══ Data to examine
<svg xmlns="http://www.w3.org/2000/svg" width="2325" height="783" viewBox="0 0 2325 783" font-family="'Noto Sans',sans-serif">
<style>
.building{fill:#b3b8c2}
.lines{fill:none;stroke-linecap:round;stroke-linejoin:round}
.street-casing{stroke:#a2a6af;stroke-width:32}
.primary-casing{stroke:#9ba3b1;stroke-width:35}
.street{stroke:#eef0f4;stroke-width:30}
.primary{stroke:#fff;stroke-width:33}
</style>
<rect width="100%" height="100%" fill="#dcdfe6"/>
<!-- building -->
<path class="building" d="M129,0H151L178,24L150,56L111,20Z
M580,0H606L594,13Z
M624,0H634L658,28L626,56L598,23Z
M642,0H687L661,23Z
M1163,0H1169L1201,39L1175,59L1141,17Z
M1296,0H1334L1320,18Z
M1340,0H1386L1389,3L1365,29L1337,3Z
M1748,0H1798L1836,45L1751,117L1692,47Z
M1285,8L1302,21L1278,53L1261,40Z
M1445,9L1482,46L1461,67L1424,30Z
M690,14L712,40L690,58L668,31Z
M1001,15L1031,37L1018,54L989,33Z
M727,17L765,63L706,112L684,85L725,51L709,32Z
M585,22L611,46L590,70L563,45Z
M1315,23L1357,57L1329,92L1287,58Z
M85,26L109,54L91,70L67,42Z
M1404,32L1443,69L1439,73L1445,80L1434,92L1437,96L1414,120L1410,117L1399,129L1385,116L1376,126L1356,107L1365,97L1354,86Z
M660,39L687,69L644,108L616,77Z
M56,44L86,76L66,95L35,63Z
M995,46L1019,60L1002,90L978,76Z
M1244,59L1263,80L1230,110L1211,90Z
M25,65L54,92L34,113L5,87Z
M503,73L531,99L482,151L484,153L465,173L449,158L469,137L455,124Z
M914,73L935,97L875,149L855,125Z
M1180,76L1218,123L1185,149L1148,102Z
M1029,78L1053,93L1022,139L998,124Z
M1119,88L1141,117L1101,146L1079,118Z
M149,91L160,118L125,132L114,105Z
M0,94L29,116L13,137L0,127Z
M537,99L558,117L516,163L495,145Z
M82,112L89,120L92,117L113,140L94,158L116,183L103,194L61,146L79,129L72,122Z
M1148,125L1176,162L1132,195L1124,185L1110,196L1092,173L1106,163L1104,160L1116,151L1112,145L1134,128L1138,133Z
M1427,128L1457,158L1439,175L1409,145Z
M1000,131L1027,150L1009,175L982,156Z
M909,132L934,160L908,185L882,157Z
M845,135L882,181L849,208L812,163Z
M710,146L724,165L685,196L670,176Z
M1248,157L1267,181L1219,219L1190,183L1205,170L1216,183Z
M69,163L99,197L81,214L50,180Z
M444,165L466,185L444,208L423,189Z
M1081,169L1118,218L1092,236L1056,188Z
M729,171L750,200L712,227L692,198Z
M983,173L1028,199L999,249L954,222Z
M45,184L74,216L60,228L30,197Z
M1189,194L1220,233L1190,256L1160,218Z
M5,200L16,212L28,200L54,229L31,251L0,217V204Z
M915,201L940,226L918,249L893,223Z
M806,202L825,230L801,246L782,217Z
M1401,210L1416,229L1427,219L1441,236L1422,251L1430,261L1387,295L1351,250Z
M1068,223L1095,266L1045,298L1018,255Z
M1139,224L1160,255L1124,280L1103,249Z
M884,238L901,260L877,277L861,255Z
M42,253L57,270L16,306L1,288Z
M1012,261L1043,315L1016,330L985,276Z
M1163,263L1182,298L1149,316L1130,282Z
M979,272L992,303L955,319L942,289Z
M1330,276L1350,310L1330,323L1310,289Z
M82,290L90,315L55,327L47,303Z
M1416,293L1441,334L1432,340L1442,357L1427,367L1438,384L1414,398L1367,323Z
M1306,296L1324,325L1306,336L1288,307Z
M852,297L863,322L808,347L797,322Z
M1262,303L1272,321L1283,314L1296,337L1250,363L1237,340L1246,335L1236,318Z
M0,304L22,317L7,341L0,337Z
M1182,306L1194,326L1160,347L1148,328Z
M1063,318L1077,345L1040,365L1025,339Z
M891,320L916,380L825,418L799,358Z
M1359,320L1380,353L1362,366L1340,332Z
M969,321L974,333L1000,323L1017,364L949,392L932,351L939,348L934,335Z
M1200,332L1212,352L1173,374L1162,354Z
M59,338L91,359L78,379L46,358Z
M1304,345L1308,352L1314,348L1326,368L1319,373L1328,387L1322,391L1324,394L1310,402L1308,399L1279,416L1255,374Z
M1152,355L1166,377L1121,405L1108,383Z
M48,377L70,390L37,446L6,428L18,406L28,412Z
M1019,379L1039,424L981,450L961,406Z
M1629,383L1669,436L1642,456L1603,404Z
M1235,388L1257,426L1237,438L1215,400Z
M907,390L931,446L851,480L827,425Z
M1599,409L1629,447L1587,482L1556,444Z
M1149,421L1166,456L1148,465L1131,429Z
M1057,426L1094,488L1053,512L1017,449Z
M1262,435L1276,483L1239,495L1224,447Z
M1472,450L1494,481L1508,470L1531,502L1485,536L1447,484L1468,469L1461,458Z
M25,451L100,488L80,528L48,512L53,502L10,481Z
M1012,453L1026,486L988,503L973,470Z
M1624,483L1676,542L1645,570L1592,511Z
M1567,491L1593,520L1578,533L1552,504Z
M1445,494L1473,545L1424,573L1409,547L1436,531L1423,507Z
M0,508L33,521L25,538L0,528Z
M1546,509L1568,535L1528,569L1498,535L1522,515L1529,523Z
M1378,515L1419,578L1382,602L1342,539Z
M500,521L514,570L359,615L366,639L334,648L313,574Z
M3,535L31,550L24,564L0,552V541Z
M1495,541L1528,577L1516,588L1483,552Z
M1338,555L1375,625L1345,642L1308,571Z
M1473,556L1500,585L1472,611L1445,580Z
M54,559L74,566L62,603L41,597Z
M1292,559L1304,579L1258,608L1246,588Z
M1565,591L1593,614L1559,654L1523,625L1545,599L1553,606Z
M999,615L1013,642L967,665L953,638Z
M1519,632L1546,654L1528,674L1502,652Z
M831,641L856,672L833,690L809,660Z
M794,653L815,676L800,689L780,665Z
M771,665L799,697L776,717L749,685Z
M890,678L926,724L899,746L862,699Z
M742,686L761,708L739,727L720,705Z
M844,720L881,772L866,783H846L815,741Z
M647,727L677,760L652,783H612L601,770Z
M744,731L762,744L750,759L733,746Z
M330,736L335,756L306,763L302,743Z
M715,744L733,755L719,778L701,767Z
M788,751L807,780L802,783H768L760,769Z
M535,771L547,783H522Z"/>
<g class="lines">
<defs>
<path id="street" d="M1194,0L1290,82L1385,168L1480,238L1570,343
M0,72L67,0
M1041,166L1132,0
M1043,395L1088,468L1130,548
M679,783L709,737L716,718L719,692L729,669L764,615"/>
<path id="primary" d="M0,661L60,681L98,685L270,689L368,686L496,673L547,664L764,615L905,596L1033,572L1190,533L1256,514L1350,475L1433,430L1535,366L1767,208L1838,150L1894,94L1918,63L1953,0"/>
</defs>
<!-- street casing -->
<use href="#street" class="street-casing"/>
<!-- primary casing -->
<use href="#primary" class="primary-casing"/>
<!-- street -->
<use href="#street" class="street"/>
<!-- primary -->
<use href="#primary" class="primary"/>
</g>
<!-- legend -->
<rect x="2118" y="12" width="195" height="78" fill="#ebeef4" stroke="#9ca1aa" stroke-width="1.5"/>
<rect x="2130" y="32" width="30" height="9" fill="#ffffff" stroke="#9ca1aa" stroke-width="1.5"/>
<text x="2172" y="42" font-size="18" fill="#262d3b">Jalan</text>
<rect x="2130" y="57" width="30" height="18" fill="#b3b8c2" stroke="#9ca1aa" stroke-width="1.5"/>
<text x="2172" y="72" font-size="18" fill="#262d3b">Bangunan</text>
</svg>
════
Task to carry out:
Please copy out each line of the data in which the word "lines" occurs.

Task solution:
.lines{fill:none;stroke-linecap:round;stroke-linejoin:round}
<g class="lines">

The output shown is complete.